For multi-model comparisons, `explore()` computes hashes per model:

```{r}
res <- explore(
  models = models,
  prompts = template_builder,
  hash = TRUE
)

# View hashes for each model
hash_df <- attr(res, "hashes")
print(hash_df)
```

```
#>   model_id                         input_hash                        output_hash
#> 1  gemma4b a3f2b8c9d4e5f6a7b8c9d0e1f2a3b4c5... b4c5d6e7f8a9b0c1d2e3f4a5b6c7d8e9...
#> 2  llama3b c5d6e7f8a9b0c1d2e3f4a5b6c7d8e9f0... d6e7f8a9b0c1d2e3f4a5b6c7d8e9f0a1...
```

Set `hash = FALSE` to disable hash computation if not needed.

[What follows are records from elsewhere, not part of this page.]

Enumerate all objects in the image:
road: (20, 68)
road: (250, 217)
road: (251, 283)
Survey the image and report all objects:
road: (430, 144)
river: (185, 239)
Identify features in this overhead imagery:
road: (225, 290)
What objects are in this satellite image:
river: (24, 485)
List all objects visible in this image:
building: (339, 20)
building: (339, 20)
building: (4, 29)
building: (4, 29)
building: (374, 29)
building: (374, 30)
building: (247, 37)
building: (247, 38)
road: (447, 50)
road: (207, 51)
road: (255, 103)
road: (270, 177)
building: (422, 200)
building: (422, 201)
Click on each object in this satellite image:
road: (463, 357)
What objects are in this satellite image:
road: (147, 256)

## Automatic Documentation

Use `document_start()` and `document_end()` to capture everything that happens during your analysis. The log records:

- Timestamps
- Model metadata (paths, parameters)
- Summaries of function calls
- SHA-256 fingerprint of the entire run

```{r}
# Start documentation
document_start(path = "analysis-log.txt")

# Run your analysis
result1 <- quick_llama("Classify this text: 'Great product!'")
result2 <- explore(models = models, prompts = prompts)

# End documentation
document_end()
```

The log file contains a complete audit trail:

```
localLLM Run Log
File: /path/to/analysis-log.txt
Started: 2025-01-15 14:30:22 EST
Ended: 2025-01-15 14:35:12 EST
Duration: 289.9 seconds

Events:
- [2025-01-15 14:30:22 EST] document_start
    {
      "package_version": "1.2.1",
      "r_version": "4.4.1",
      "platform": "aarch64-apple-darwin22.6.0",
      "os": "Darwin",
      "user": "researcher",
      "working_directory": "/home/user/analysis"
    }

- [2025-01-15 14:30:25 EST] quick_llama
    {
      "model": "Llama-3.2-3B-Instruct-Q5_K_M.gguf",
      "prompt_count": 1,
      "n_gpu_layers": 999,
      "n_ctx": 2048,
      "max_tokens": 100,
      "temperature": 0,
      "seed": 1234,
      "auto_format": true,
      "clean": false
    }

- [2025-01-15 14:30:25 EST] quick_llama_hash
    {
      "input_hash": "a3f2b8c9...",
      "output_hash": "b4c5d6e7..."
    }

- [2025-01-15 14:35:12 EST] document_end
    {
      "duration_seconds": 289.9,
      "total_events": 4
    }

Hash (SHA-256): e7f8a9b0c1d2e3f4a5b6c7d8e9f0a1b2...
```

## Best Practices for Reproducible Research

### 1. Always Set Seeds

Even with `temperature = 0`, explicitly setting seeds documents your intent:

```{r}
result <- quick_llama(
  "Analyze this text",
  temperature = 0,
  seed = 42  # Explicit for documentation
)
```

### 2. Log Your Environment

Record your setup at the start of analysis:

```{r}
# Check hardware profile
hw <- hardware_profile()
print(hw)
```

```
#> $os
#> [1] "Darwin"
#>
#> $cpu_cores
#> [1] 10
#>
#> $ram_total
#> [1] 17179869184
#>
#> $gpu
#> $gpu$name
#> [1] "Apple M2 Pro"
```

### 3. Use Document Functions for Audit Trails

Wrap your entire analysis in documentation calls:

```{r}
document_start(path = "my_analysis_log.txt")

# All your analysis code here
# ...

document_end()
```

### 4. Share Hashes for Verification

When publishing or sharing results, include hashes so others can verify:

```{r}
result <- quick_llama("Your prompt here", seed = 42)

# Report these in your paper/documentation
cat("Input hash:", attr(result, "hashes")$input, "\n")
cat("Output hash:", attr(result, "hashes")$output, "\n")
```

### 5. Version Control Your Models

Track which model versions you used:

```{r}
# List cached models with metadata
cached <- list_cached_models()
print(cached[, c("name", "size_bytes", "modified")])
```

## Summary

| Feature | Function/Parameter | Purpose |
|---------|-------------------|---------|
| Deterministic output | `temperature = 0` (default) | Same input = same output |
| Seed control | `seed = 42` | Reproducible stochastic generation |
| Hash verification | `attr(result, "hashes")` | Verify identical configurations |
| Audit trails | `document_start()`/`document_end()` | Complete session logging |
| Hardware info | `hardware_profile()` | Record execution environment |

With these tools, your LLM-based analyses become fully reproducible and verifiable.